Adriana Zuniga-Teran, an architect student, found that residents of suburban developments report highest mental well-being levels, residents of traditional neighborhoods with accessible commercial areas walk the most, residents of gated communities do not feel safer from crime (despite the security of their design) and residents of house communities that are clustered together interact the most with their neighbors. The residents of cluster housing often times have to share amenities, which brings them closer. Zuniga-Teran also found that mixed-use neighborhoods that are close to stores and restaurants had the most walkers. People are walking for both transportation and recreation. Unsurprisingly, residents of high-crime areas had the lowest levels of mental wellness. She found that the areas do not even have to be technically considered “high-crime.” If a neighborhood is covered in trash and graffiti, people are less likely to walk.

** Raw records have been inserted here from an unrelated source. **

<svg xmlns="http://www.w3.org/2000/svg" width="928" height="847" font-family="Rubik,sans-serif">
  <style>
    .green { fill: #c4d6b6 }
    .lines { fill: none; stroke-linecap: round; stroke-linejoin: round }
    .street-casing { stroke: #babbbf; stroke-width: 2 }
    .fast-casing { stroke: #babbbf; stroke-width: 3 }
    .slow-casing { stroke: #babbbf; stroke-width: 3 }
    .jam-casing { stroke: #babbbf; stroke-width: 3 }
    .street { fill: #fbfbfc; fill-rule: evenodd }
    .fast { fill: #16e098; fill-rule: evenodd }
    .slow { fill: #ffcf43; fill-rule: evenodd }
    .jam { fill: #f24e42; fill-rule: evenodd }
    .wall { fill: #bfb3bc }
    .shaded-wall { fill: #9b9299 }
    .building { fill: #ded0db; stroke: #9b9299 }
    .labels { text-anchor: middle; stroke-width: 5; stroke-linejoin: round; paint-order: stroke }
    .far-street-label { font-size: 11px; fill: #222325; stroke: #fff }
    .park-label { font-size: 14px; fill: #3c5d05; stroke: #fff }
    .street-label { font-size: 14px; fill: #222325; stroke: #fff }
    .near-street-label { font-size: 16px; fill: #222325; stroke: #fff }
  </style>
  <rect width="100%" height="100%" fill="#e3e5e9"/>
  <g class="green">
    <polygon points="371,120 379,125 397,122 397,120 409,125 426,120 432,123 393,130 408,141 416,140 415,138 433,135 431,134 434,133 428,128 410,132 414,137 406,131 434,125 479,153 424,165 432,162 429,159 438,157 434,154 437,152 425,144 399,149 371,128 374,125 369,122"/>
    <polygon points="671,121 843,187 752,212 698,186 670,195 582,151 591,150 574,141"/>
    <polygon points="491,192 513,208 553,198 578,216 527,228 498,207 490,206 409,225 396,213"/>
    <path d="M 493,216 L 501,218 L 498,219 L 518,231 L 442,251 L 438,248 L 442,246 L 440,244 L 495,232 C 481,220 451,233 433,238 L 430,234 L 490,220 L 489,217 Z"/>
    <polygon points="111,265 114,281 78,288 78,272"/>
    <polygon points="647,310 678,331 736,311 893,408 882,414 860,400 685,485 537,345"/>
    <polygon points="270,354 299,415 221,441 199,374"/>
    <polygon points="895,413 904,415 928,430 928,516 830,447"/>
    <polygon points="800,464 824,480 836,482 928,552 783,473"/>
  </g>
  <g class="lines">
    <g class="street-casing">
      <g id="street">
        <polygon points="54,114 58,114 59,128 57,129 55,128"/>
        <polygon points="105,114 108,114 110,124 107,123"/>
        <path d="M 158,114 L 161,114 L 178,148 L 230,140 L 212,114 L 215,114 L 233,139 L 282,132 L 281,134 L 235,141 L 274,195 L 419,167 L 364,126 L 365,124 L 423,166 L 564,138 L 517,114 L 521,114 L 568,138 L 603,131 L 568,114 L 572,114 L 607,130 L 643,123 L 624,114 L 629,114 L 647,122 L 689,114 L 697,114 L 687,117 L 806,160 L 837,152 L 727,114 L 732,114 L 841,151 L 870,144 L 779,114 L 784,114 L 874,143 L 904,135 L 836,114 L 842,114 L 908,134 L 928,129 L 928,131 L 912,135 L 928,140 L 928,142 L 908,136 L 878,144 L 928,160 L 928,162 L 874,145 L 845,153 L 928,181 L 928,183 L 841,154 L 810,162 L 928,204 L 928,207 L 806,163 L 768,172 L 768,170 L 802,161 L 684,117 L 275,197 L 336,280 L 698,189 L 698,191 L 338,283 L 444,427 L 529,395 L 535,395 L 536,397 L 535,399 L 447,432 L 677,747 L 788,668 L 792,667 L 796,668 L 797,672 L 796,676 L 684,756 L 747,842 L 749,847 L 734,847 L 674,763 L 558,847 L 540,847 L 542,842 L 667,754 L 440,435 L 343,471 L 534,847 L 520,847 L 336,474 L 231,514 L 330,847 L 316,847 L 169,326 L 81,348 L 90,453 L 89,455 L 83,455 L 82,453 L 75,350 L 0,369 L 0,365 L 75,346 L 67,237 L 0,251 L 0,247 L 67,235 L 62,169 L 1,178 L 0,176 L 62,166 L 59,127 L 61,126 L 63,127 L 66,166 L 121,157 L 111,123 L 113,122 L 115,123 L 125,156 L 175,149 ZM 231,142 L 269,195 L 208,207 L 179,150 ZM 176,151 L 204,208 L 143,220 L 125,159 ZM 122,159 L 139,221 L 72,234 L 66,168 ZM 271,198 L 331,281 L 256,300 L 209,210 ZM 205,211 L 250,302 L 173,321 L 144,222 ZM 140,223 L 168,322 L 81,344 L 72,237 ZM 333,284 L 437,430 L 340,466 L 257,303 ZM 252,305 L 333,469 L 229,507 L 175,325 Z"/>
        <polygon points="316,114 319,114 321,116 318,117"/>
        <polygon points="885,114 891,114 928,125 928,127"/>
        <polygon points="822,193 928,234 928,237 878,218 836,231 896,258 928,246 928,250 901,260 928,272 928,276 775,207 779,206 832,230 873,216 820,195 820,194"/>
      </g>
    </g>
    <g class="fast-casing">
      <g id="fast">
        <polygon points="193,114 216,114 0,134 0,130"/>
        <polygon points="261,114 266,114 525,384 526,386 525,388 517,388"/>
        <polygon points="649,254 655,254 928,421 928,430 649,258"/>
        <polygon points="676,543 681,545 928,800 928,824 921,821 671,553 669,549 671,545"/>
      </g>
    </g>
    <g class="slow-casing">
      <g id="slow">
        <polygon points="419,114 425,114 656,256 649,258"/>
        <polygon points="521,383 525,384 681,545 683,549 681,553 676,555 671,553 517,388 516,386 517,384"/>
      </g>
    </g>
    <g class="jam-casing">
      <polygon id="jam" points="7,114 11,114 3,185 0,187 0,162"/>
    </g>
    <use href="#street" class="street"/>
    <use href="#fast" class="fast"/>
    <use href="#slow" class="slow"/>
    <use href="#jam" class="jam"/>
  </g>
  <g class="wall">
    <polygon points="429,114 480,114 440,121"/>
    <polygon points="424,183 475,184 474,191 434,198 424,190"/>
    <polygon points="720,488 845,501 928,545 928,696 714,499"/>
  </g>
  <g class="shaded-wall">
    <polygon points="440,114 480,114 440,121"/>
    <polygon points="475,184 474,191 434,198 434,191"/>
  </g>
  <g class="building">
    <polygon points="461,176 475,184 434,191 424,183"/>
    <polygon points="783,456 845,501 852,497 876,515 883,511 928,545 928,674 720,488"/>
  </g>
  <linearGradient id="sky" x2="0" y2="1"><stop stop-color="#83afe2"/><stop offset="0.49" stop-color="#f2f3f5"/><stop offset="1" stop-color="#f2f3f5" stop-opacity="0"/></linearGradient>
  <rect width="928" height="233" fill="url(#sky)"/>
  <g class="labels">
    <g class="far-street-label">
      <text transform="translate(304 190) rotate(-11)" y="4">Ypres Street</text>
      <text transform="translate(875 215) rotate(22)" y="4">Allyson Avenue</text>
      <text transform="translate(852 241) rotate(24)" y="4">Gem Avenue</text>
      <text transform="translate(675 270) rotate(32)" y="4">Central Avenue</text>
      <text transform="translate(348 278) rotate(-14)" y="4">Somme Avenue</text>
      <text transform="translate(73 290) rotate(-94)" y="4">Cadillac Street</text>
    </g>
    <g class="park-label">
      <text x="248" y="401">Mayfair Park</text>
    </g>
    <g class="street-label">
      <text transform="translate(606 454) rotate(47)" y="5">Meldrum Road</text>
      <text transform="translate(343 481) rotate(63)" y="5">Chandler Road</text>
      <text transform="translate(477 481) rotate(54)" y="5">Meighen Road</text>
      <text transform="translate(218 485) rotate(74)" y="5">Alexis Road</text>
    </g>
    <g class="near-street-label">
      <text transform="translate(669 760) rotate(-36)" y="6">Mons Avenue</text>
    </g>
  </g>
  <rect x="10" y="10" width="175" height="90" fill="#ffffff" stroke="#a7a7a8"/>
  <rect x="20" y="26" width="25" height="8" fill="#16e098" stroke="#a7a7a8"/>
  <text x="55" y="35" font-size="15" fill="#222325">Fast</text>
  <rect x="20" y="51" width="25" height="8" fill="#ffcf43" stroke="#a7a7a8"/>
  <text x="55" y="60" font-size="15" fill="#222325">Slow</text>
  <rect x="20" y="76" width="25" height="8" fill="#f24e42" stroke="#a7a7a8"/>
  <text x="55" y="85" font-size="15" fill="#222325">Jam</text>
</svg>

Zuniga-Teran was shocked by the high levels of mental health in suburban neighborhoods, because she expected them to feel the negative aspects of longer commute times, increased traffic, etc. She realized that the levels were so high due to the green space, and also the interactions between community members. She was most surprised by the fact that gated-community members did not feel any safer. She expected higher levels of mental wellness due to their extra security.

In the end, Zuniga-Teran found that the most beneficial impacts may include creating maintenance programs and planting trees/gardens in neighborhoods, especially low-income areas. She found that trees relate to frequent neighbor interactions and a higher perception of safety.